■ **TEXT EXCERPT**:
Editorial Faults Wisconsin Universal Coverage Effort
A proposal by Wisconsin Democrats that seeks to make their state "a petri dish for government-run health care" is "especially instructive because it reveals where the 'single-payer,' universal coverage folks end up," the Wall Street Journal writes in an editorial.
According to the editorial, the proposal, which would extend health insurance to all state residents younger than age 65, would cost an estimated $15.2 billion annually -- $3 billion more than the state collects in taxes. The proposal would impose a 14.5% employment tax on wages and "includes a tax escalator clause allowing an additional 1.5 percentage payroll tax to finance higher outlays in the future," the editorial states.
"One reason to expect costs to soar is that the state may become a mecca for the unemployed, uninsured and sick from all over North America" because the proposal would only require that individuals live in the state for one year before they become eligible, according to the editorial.

■ **WORK REQUEST 1**:
According to the Wisconsin health coverage article, the editorial warns that the state may become a mecca for which groups of people? List each one.
■ **WORK REQUEST 2**:
Summarize the Wisconsin health coverage article in two sentences.
■ **WORK REQUEST 3**:
Write the next paragraph of the Wisconsin health coverage article, starting after its final sentence.
The items that follow come from a different source than the Wisconsin health coverage article.

■ **INFORMATION SHOWN**:
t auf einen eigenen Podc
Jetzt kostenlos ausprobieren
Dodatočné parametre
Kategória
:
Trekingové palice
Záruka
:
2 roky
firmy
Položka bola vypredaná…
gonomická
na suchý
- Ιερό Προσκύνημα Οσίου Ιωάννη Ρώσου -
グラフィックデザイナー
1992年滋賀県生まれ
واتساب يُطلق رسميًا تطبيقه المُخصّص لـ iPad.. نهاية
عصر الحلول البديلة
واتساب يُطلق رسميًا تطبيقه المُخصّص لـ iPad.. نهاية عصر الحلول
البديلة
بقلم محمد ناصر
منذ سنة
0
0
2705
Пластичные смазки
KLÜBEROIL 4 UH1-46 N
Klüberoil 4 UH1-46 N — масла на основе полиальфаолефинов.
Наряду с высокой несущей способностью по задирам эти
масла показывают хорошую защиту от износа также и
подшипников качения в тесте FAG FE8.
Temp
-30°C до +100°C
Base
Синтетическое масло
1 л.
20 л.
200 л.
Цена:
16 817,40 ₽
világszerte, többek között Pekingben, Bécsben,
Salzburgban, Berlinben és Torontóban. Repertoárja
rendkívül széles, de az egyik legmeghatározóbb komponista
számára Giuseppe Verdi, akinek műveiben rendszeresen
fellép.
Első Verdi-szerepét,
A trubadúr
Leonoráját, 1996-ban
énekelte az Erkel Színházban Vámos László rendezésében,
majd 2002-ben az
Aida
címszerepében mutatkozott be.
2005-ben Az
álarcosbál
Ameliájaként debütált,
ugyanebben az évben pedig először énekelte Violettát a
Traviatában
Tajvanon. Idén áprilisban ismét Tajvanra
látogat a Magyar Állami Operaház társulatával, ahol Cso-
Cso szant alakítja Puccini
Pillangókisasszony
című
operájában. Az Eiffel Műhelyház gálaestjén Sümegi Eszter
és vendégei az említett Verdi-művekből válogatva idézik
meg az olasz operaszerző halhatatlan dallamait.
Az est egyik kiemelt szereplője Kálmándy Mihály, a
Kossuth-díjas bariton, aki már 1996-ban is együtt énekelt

■ **ANSWER SPACE 1**:
- the unemployed
- the uninsured
- the sick

■ **ANSWER SPACE 2**:
A Wall Street Journal editorial criticizes a Wisconsin Democratic proposal to insure all state residents under 65, which would cost an estimated $15.2 billion a year, $3 billion more than the state collects in taxes, and would be funded by a 14.5% employment tax on wages with a clause allowing an additional 1.5 percentage payroll tax later. The editorial expects costs to soar because the one-year residency requirement could draw the unemployed, uninsured and sick from all over North America.

■ **ANSWER SPACE 3**:
Supporters of the proposal "use the familiar argument for national health care that this will save money (about $1.8 billion a year) through efficiency gains by eliminating the administrative costs of private insurance," but "those costs won't vanish; they'll merely shift to all taxpayers and businesses," the editorial states.
In addition, the proposal is "openly hostile to market incentives to contain costs," the editorial states. Private companies "are making modest progress in sweating out health care inflation by making patients more cost-conscious" through increased copayments, health savings accounts and wellness programs, but the proposal "moves in the opposite direction," the editorial states.
"So where will the savings come from? Where they always do in any government plan: Rationing via price controls and, as costs rise, waiting periods and coverage restrictions," the editorial states (Wall Street Journal, 7/24).